Overall, the information reported in this review shows that microalgae can be considered the main source of lutein, and carotenoids in general, in the marine environment [193]. Their use as lutein producers is advantageous compared to terrestrial plants because they are characterized by higher growth rates, combined with high photosynthetic efficiency and a great potential for carbon mitigation. Actually, the commercial supply of lutein is characterized by the bright yellow petals of the marigold flowers of the genus Tagetes, while chemical synthesis allows one to obtain very low yields [13]. Hence, novel eco-sustainable sources like microalgae can be a valid alternative, thanks also to the possibility of cultivating them in a controlled manner in photobioreactors.
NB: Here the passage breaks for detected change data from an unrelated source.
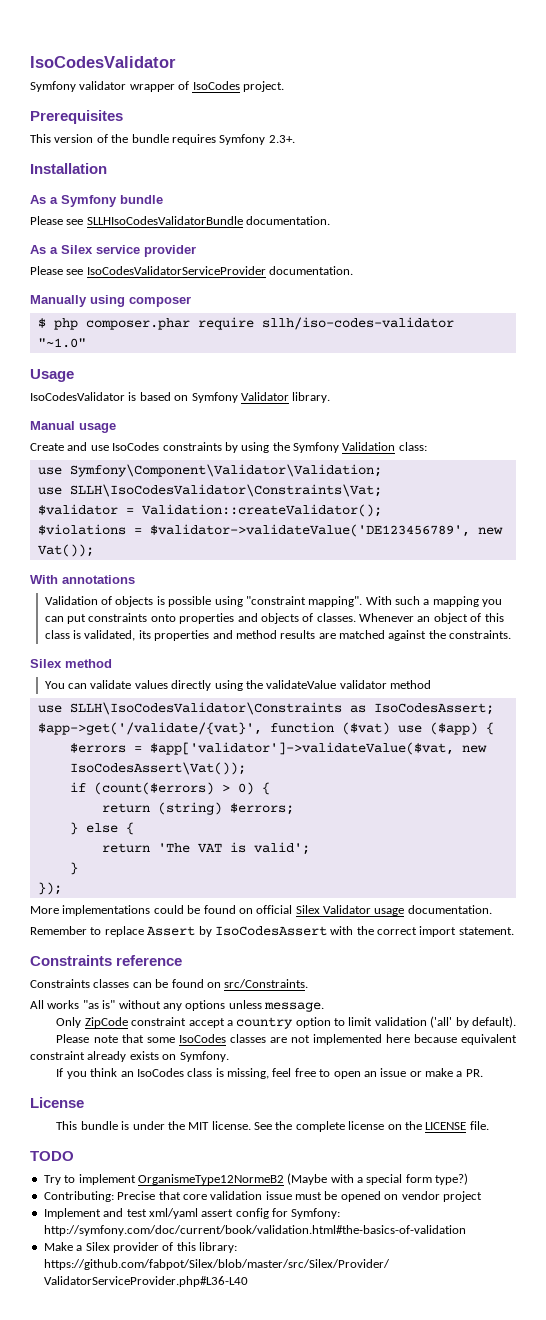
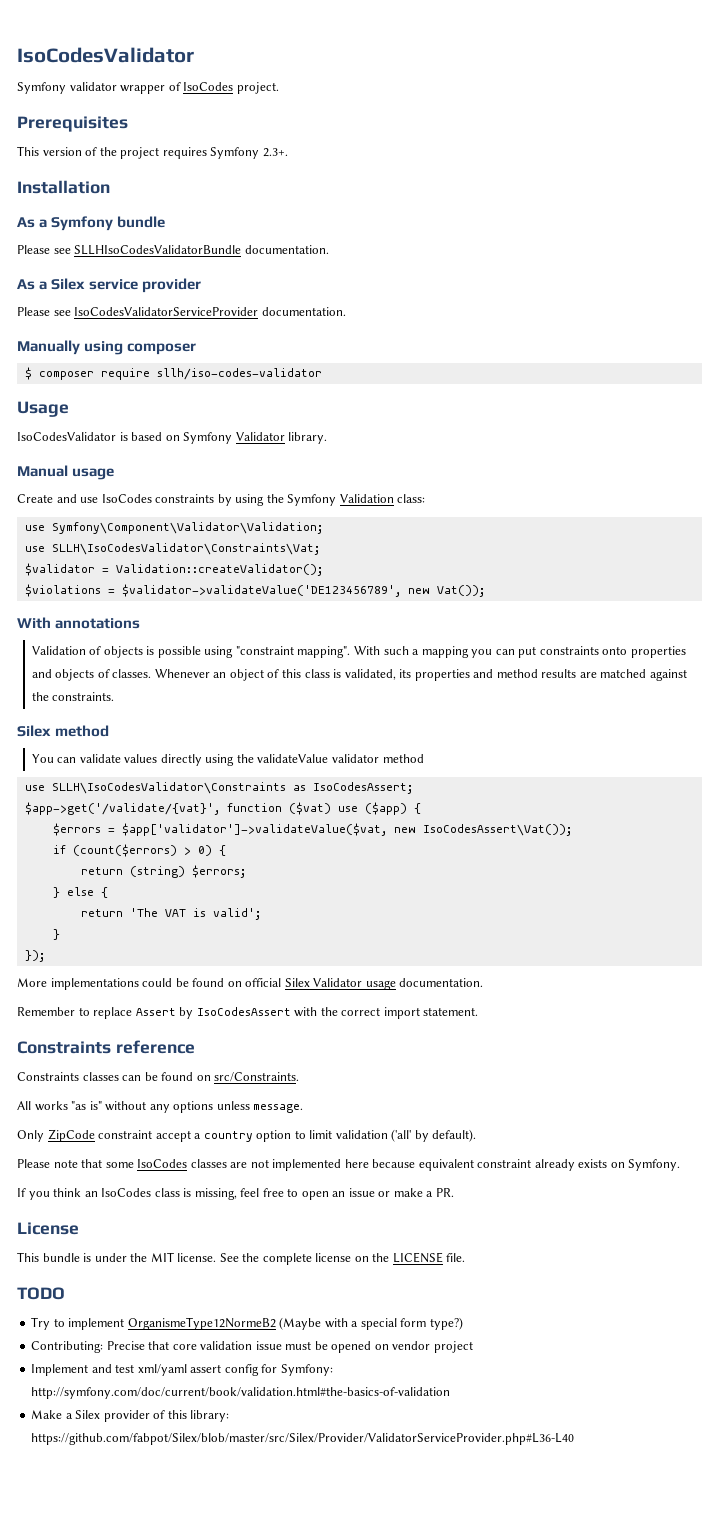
[131,134,169,143] bundle -> [120,147,160,159] project
[53,318,190,330] php composer.phar -> [38,371,94,380] composer
[37,338,86,348] "~1.0" -> (322, 374) none

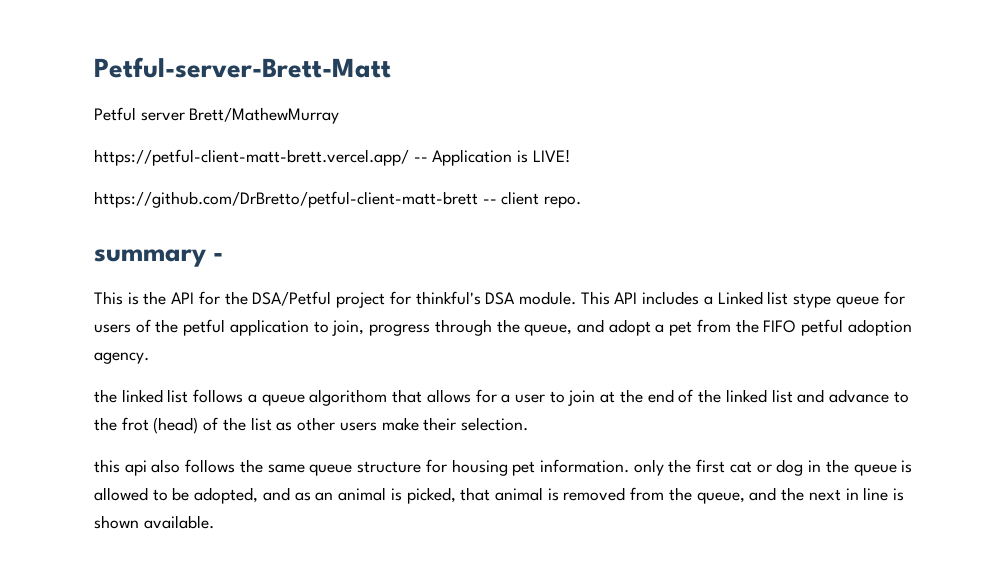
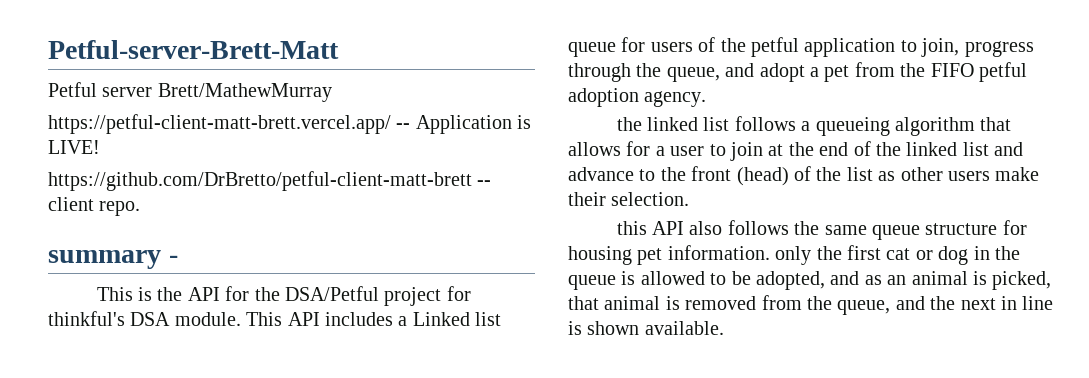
[793,293,832,308] stype -> (502, 319) none
[261,389,388,406] queue algorithom -> [815,117,976,136] queueing algorithm
[121,417,149,431] frot -> [691,166,732,181] front
[124,460,147,476] api -> [652,221,685,235] API

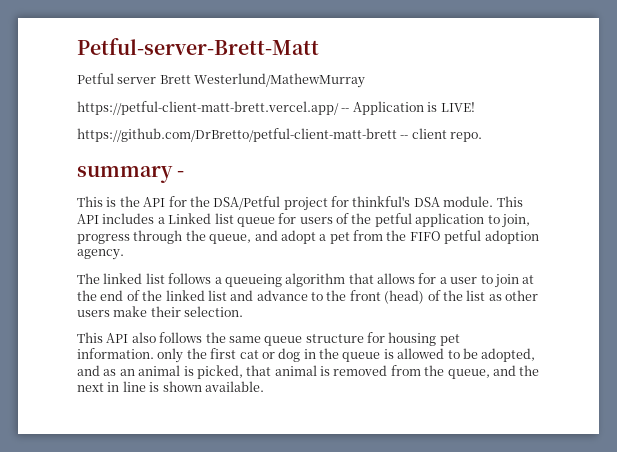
[157,83,332,102] Brett/MathewMurray -> [159,73,366,88] Brett Westerlund/MathewMurray
[616,117,642,131] the -> [77,273,100,284] The
[616,221,647,235] this -> [77,332,103,343] This

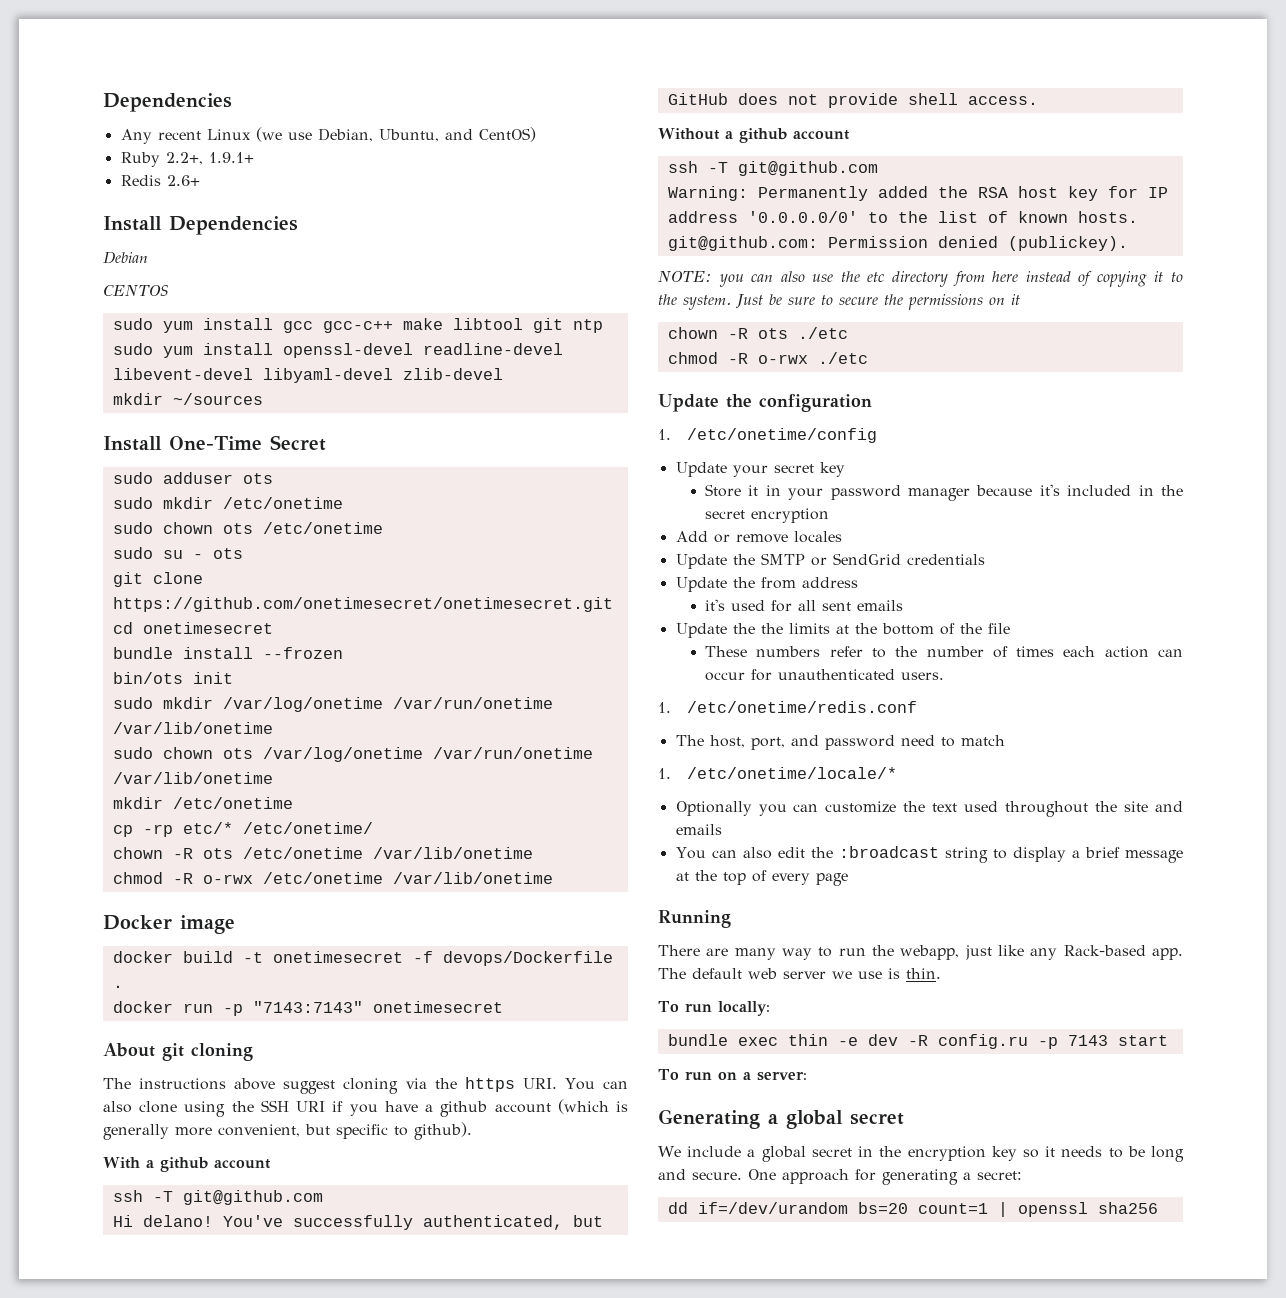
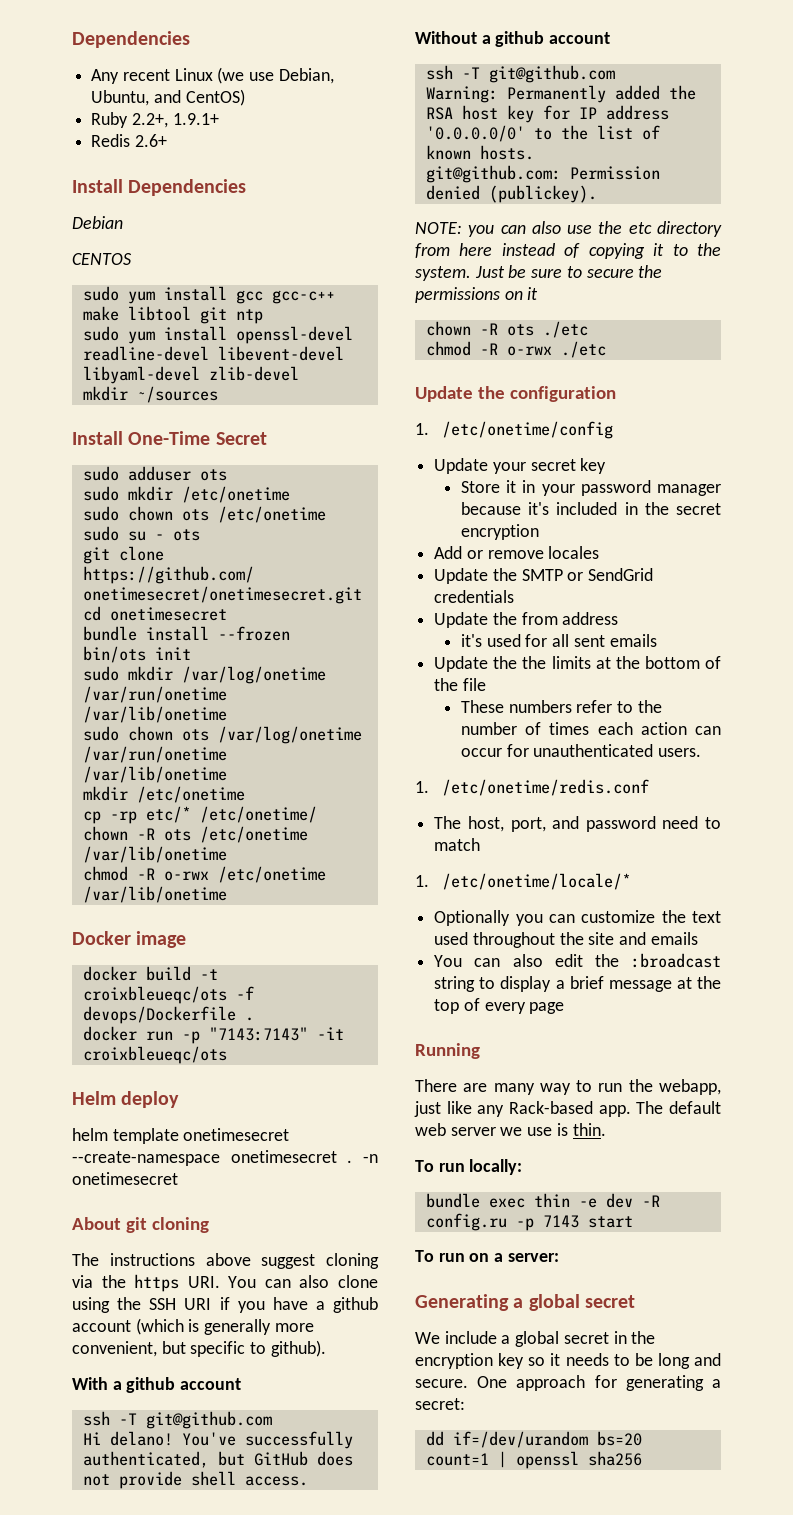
[272,951,403,963] onetimesecret -> [82,986,227,1004] croixbleueqc/ots
(363, 1007) none -> [316,1027,344,1040] [82,1046,227,1064] [72,1091,180,1108] [72,1128,290,1144] [72,1150,378,1166] -it croixbleueqc/ots // Helm deploy // helm template onetimesecret --create-namespace onetimesecret . -n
In addition, nowadays, researchers are looking for new extraction methods that are environmentally sustainable. In fact, to overcome the high dosage of solvents and organic bases that are required in conventional methods of lutein extraction, researchers are focusing on the optimization of the extraction process, trying to limit environmental impacts [33]. Overall, it is always important to consider the environmental impact during the extraction process of natural substances, and therefore the suggestion is to try to use green solvents, such as vegetable oils, to perform extractions at low temperatures and/or with ultrasounds by using low energy consumption and reducing the extraction timing.